Imagine yourself walking down the sidewalk. A stranger approaches you. He is wearing business attire and a nametag from a large, multinational bank or credit card provider. He says this: “Excuse me, Customer? Your card has been deactivated due to suspicious activity. Would you please tell me your name, account number, Social Security information, online banking password, and PIN?”
Would you give this person anything he asked for?
Of course you would not. However, this scenario is exactly what happens in the classic phishing scheme: a message informs you that your card has been deactivated, and gives you a link to a website designed to harvest personal financial information and hand it over to someone you don’t know. The message and the website may be dressed up in logos and slogans that mimic some large financial provider, but that does not make them real.
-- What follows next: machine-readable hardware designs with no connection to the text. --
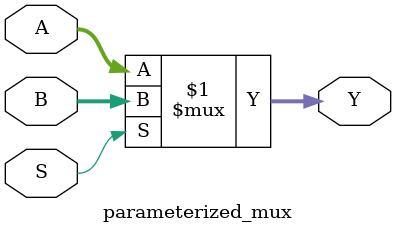
<source format=v>

`ifndef REMOVER

module parameterized_mux(A, B, S, Y);
    parameter width = 32;
    input S;
    input  [width - 1:0] A, B;
    output [width - 1:0] Y;
    assign Y = S ? B : A;
endmodule
`endif
</source>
The only real difference is that the communication is happening through email instead of in-person.
If you picture unexpected emails, text messages or phone calls from people you don’t know (and whose identity you therefore cannot verify) as in-person approaches, the suspicious intent becomes incredibly clear.
Would you listen to a person running up to you on the street and saying that because you did not pay your taxes (or failed to report for jury duty) you are going to be arrested in one hour unless you buy a prepaid debit card and tell them the numbers?
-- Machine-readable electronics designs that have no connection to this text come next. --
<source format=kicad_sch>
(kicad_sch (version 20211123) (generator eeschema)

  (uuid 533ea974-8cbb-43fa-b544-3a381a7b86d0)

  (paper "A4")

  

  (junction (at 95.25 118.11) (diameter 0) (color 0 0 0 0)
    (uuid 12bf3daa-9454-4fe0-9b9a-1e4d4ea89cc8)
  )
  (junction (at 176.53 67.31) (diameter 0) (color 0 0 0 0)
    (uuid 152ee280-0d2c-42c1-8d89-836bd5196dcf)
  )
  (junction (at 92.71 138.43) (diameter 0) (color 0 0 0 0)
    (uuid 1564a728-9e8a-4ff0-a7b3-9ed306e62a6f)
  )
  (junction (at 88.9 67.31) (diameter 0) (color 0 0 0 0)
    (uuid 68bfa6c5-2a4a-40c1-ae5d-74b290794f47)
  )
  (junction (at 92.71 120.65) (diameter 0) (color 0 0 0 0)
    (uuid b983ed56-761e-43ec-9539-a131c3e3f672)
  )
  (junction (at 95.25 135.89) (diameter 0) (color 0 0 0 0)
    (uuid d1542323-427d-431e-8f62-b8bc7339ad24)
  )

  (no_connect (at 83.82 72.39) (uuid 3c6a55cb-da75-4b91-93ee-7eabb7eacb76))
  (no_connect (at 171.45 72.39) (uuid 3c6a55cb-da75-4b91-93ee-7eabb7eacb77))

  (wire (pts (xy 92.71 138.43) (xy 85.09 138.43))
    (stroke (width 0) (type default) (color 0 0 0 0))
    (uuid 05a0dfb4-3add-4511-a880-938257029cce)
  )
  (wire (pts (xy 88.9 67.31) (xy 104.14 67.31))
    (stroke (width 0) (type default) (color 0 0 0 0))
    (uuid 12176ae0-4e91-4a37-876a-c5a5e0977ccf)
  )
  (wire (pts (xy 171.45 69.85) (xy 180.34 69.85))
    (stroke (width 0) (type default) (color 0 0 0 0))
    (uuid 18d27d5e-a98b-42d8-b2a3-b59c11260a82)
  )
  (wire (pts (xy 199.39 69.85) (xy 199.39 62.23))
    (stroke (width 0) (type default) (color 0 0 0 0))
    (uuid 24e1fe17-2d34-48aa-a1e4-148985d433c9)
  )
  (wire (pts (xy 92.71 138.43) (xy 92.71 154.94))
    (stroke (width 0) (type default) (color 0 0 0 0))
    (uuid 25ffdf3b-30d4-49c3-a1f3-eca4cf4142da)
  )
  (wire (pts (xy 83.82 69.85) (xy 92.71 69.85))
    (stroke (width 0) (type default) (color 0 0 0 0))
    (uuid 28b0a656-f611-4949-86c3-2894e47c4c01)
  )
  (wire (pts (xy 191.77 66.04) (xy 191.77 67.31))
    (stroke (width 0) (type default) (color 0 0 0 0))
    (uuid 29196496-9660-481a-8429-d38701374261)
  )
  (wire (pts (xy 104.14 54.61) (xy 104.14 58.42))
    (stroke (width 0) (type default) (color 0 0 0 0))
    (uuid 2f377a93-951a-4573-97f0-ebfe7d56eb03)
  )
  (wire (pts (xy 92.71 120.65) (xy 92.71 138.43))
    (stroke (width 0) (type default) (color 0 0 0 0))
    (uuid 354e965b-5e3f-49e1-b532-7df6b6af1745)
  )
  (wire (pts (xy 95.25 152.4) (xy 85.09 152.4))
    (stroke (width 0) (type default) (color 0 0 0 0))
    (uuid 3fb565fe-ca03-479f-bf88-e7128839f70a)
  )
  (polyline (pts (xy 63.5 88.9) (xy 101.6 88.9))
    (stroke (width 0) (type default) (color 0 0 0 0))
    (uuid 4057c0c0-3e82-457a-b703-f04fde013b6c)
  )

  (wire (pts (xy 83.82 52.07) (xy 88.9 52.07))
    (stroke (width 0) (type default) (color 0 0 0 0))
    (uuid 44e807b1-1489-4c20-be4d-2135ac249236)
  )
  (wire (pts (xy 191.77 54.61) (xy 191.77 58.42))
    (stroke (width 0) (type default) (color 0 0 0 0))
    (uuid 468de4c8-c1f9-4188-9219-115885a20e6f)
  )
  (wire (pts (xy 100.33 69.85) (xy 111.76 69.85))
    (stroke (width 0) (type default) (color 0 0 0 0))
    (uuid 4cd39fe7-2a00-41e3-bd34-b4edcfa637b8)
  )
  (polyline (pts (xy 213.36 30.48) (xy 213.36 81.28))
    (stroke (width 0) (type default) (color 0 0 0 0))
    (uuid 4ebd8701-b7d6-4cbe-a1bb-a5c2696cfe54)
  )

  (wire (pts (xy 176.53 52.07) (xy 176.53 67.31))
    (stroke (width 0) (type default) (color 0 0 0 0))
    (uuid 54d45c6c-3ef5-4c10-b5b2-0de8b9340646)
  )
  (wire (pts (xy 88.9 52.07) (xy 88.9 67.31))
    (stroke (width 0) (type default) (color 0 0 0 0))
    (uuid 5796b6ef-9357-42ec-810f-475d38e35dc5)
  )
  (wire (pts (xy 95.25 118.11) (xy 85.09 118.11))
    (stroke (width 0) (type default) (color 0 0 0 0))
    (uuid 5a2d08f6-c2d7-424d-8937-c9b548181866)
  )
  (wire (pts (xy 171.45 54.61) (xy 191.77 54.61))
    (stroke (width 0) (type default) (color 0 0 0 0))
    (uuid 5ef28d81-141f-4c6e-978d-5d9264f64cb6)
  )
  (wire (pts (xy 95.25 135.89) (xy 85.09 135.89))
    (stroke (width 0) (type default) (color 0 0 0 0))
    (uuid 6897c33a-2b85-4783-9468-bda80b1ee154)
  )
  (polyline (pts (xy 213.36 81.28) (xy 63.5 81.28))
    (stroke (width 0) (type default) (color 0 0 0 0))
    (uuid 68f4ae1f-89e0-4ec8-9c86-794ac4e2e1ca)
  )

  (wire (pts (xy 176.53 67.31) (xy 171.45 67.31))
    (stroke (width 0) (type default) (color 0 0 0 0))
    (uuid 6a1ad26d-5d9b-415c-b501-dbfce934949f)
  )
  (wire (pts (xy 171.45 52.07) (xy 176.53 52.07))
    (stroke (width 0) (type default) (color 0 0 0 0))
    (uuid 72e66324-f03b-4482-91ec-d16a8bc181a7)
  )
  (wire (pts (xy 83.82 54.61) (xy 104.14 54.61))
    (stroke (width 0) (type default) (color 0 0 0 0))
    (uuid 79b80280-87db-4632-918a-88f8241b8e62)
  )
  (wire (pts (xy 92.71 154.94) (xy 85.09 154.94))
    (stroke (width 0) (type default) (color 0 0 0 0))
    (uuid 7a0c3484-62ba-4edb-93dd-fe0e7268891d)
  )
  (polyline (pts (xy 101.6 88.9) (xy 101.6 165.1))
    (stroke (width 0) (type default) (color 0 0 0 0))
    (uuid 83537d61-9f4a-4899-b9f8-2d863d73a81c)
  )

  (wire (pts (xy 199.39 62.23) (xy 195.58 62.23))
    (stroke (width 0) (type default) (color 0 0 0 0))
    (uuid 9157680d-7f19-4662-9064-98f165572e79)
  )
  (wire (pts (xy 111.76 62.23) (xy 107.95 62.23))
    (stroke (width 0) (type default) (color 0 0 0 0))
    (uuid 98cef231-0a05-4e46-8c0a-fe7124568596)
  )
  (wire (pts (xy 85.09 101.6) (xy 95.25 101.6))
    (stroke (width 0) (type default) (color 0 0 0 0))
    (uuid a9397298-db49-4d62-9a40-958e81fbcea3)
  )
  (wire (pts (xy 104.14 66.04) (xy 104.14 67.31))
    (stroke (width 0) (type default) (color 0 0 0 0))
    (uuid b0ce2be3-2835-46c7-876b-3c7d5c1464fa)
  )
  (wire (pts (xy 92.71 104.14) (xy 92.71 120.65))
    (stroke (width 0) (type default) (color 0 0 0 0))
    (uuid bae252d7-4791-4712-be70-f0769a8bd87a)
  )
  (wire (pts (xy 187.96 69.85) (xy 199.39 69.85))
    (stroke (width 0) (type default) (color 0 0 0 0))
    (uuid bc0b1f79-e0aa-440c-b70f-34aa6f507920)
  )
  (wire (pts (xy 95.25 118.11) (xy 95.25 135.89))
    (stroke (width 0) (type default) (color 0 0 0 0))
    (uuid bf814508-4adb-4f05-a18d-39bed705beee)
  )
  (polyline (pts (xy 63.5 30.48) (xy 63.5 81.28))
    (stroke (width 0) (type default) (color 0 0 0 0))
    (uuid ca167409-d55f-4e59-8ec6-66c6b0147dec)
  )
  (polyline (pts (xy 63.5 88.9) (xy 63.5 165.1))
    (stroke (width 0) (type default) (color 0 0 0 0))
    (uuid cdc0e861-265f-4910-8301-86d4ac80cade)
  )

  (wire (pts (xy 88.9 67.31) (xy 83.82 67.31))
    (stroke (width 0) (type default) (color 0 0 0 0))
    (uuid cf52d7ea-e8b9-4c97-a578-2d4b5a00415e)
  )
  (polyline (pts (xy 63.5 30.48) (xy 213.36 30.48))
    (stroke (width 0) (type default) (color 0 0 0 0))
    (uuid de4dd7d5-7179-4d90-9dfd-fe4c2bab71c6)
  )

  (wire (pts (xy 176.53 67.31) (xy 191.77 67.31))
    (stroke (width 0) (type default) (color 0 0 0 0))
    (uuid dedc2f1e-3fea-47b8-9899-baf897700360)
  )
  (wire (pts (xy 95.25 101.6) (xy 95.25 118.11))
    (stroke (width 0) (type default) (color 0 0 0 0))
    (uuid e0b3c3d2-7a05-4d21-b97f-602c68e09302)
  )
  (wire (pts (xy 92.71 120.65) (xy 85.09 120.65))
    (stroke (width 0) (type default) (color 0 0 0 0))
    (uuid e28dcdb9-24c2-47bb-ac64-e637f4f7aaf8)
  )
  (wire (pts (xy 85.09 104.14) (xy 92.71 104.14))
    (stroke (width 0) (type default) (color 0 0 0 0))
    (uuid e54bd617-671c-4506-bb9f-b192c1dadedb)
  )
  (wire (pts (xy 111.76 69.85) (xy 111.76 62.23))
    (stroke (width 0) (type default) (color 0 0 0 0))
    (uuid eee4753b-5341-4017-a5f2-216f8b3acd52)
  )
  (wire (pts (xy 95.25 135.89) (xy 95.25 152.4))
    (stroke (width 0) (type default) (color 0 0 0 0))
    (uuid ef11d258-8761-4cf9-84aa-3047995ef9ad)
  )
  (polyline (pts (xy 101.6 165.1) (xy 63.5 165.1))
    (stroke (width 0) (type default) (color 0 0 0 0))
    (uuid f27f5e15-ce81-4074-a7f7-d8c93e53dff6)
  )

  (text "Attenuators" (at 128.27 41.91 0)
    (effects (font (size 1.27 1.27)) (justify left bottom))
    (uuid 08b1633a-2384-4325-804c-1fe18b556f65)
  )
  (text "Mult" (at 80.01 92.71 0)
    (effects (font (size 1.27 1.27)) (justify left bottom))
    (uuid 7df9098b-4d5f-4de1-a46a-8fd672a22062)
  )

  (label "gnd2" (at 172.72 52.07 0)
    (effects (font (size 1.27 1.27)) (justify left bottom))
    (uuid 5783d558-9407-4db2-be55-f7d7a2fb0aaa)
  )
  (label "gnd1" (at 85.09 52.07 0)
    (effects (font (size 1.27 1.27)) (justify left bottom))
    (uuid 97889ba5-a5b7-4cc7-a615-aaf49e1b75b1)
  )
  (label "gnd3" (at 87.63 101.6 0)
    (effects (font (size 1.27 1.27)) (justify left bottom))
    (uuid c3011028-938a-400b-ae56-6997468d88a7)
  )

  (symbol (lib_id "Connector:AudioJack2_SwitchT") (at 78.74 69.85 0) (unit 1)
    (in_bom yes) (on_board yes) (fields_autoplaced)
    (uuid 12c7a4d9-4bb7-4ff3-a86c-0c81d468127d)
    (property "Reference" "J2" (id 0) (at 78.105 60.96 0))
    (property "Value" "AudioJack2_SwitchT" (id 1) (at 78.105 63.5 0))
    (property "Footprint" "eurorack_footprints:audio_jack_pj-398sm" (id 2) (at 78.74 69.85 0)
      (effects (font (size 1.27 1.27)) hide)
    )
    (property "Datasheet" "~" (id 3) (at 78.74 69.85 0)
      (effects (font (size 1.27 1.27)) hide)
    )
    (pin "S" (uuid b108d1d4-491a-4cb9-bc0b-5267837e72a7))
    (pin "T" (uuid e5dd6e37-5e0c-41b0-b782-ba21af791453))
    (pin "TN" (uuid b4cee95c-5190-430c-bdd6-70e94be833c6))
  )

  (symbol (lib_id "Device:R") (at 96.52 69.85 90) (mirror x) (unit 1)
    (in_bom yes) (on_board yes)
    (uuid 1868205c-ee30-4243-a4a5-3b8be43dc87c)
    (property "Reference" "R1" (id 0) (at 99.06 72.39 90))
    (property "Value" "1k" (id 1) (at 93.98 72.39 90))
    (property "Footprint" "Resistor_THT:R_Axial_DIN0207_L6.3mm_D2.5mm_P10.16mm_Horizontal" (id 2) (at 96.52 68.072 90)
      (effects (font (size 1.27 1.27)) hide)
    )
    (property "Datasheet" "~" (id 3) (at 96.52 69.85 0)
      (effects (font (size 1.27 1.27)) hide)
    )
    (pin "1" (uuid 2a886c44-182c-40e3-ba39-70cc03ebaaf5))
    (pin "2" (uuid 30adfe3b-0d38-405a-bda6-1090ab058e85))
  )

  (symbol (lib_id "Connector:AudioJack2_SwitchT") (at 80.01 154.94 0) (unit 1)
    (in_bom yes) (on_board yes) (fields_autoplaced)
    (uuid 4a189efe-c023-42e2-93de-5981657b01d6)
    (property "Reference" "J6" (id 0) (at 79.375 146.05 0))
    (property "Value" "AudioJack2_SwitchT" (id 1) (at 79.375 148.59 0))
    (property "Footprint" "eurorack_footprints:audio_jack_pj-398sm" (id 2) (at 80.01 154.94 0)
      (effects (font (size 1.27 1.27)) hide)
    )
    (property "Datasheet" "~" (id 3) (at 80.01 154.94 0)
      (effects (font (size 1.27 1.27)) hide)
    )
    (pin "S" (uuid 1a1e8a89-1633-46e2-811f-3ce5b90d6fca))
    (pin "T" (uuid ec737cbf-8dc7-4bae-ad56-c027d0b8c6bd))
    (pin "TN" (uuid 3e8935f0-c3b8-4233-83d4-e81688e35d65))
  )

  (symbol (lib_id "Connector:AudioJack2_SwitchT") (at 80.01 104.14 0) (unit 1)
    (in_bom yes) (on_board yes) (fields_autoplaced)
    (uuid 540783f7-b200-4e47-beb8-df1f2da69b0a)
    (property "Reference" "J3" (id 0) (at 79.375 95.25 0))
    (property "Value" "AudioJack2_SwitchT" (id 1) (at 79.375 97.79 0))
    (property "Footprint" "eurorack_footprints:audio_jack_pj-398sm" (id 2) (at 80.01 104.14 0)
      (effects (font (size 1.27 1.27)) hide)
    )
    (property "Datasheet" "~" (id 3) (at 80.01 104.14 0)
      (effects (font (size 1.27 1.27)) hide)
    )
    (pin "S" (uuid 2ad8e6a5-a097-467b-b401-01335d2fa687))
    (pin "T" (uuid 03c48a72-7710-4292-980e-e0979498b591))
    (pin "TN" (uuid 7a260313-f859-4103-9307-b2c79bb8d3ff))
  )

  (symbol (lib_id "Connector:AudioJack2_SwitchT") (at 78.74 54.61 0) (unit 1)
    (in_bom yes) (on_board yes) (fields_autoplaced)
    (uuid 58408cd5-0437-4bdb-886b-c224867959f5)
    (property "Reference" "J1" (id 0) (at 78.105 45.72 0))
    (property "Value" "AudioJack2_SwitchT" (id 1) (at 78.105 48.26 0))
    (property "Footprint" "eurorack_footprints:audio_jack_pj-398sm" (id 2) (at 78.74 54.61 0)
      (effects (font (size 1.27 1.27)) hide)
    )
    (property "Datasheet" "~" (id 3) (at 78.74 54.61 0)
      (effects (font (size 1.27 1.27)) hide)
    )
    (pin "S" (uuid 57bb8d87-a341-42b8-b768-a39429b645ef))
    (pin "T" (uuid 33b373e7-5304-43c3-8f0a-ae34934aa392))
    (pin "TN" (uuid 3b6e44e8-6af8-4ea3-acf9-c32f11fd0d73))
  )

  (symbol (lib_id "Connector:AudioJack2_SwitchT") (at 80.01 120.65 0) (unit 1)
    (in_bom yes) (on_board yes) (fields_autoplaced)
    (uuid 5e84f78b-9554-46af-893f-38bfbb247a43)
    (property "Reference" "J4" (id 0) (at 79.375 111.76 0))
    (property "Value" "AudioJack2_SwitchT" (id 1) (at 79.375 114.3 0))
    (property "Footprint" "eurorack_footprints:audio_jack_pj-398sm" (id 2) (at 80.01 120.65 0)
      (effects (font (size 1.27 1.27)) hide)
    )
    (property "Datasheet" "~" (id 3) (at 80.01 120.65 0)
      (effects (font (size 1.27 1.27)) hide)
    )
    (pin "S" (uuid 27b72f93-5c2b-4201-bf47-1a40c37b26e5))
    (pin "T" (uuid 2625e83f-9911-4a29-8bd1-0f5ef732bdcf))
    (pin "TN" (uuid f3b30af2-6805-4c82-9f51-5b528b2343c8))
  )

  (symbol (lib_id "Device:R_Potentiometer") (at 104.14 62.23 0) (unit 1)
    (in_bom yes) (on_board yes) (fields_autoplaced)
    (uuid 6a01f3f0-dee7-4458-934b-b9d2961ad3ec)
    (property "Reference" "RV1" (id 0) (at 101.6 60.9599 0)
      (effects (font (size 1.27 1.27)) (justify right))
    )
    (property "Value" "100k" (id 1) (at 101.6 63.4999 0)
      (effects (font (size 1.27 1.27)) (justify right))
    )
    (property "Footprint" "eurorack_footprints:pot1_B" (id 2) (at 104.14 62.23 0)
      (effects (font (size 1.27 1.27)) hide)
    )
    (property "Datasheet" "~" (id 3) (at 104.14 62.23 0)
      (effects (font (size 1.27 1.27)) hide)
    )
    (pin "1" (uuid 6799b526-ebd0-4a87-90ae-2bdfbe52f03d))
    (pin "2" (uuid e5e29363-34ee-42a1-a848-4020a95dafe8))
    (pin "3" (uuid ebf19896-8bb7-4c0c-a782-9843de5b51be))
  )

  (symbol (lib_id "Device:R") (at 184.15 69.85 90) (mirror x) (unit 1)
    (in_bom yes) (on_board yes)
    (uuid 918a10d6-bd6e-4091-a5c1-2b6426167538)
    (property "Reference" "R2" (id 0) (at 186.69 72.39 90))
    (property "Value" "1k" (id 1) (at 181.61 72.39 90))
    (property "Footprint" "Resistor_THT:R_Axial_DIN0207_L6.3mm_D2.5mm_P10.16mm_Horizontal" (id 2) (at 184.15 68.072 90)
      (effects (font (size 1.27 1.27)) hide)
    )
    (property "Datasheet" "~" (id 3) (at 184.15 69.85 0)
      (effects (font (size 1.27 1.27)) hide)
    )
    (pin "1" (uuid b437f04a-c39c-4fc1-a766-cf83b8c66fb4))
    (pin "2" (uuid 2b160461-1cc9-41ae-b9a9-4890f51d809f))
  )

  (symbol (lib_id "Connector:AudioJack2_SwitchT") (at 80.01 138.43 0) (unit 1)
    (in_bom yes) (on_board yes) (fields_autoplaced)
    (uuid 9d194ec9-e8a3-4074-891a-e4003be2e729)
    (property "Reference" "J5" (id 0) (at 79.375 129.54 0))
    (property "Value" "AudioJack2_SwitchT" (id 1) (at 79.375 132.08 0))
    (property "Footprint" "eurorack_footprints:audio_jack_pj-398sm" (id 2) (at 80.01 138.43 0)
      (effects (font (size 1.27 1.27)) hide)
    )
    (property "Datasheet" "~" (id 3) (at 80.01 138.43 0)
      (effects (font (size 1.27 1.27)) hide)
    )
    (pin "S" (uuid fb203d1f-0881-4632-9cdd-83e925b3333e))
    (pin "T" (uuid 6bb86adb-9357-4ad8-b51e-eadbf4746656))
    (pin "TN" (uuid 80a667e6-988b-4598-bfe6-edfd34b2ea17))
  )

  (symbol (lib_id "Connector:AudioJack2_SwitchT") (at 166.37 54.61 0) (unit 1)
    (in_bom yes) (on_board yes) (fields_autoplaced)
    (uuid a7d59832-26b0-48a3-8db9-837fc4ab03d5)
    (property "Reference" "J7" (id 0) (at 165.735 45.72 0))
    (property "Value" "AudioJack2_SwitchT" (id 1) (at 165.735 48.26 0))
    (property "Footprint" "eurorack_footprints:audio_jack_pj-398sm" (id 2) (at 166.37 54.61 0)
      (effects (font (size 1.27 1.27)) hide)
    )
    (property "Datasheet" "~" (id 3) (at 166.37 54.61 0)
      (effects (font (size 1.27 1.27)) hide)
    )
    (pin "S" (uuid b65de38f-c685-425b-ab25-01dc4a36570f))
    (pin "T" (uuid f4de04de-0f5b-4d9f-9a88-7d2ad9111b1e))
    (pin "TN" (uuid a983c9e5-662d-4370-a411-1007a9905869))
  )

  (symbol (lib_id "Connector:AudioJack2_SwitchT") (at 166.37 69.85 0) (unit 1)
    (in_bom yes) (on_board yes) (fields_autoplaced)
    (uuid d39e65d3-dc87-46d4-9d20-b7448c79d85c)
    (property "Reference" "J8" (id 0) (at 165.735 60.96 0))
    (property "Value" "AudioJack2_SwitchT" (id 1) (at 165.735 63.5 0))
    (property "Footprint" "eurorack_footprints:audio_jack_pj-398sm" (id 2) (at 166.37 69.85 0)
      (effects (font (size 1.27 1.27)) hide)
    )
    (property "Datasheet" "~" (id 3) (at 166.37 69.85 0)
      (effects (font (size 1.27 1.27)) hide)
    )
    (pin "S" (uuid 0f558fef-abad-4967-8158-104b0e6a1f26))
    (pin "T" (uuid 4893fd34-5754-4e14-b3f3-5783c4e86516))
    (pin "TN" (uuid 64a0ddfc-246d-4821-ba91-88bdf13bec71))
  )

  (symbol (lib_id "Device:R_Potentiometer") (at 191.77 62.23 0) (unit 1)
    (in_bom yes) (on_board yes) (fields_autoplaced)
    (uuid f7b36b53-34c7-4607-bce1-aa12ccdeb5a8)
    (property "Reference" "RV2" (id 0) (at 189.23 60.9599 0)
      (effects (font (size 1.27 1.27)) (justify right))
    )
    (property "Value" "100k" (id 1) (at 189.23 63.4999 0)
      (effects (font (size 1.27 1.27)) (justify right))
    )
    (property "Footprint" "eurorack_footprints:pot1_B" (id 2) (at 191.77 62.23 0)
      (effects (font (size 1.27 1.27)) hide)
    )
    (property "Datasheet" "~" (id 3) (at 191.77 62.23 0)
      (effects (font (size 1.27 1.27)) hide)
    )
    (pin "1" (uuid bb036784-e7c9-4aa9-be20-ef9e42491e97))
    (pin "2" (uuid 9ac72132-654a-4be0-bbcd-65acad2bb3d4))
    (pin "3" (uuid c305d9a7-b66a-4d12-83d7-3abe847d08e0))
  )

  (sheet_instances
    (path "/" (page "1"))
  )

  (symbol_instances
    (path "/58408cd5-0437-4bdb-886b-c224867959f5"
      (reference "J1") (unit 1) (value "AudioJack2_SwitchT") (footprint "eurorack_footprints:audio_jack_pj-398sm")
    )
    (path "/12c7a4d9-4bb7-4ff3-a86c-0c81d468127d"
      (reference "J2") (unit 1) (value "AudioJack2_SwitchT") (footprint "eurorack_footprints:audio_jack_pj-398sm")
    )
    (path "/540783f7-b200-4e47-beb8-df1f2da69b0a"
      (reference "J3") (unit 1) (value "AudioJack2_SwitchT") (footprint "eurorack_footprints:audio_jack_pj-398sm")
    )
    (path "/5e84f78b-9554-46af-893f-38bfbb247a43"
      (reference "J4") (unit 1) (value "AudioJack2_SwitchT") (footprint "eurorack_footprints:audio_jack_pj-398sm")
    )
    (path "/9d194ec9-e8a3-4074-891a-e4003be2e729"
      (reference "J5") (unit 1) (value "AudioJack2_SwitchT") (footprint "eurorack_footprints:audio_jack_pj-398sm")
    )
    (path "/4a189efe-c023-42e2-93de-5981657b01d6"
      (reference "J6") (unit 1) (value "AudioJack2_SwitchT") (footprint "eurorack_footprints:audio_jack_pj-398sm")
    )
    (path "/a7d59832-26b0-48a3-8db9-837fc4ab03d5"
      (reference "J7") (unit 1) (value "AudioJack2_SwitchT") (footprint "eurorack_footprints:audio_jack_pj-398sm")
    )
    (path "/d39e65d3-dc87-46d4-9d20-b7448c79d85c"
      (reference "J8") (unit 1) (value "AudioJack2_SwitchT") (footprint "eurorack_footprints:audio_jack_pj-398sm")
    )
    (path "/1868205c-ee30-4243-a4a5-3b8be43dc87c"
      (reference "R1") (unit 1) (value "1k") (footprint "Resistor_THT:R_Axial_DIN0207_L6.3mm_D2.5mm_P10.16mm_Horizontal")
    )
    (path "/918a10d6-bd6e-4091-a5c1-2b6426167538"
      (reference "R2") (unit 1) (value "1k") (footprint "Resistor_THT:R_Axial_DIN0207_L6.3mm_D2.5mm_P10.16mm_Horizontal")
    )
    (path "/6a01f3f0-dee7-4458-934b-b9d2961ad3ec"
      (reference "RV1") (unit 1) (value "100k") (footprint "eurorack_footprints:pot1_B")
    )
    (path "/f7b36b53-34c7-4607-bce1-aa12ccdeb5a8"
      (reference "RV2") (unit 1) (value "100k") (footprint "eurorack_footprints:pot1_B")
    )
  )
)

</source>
If someone tapped you on the shoulder and said, “Greetings. You have won the Microsoft Email Lottery. Two-point-five million United States Dollars. But you have to give me five thousand to cover taxes and fees first,” would you run straight for your bank to withdraw the cash? How would you react to a stranger telling you they wanted to immediately hire you for a work-at-home job processing payments, and all you have to do is open an account at a certain bank and tell them the account and routing numbers? Would it strike you as a legitimate offer?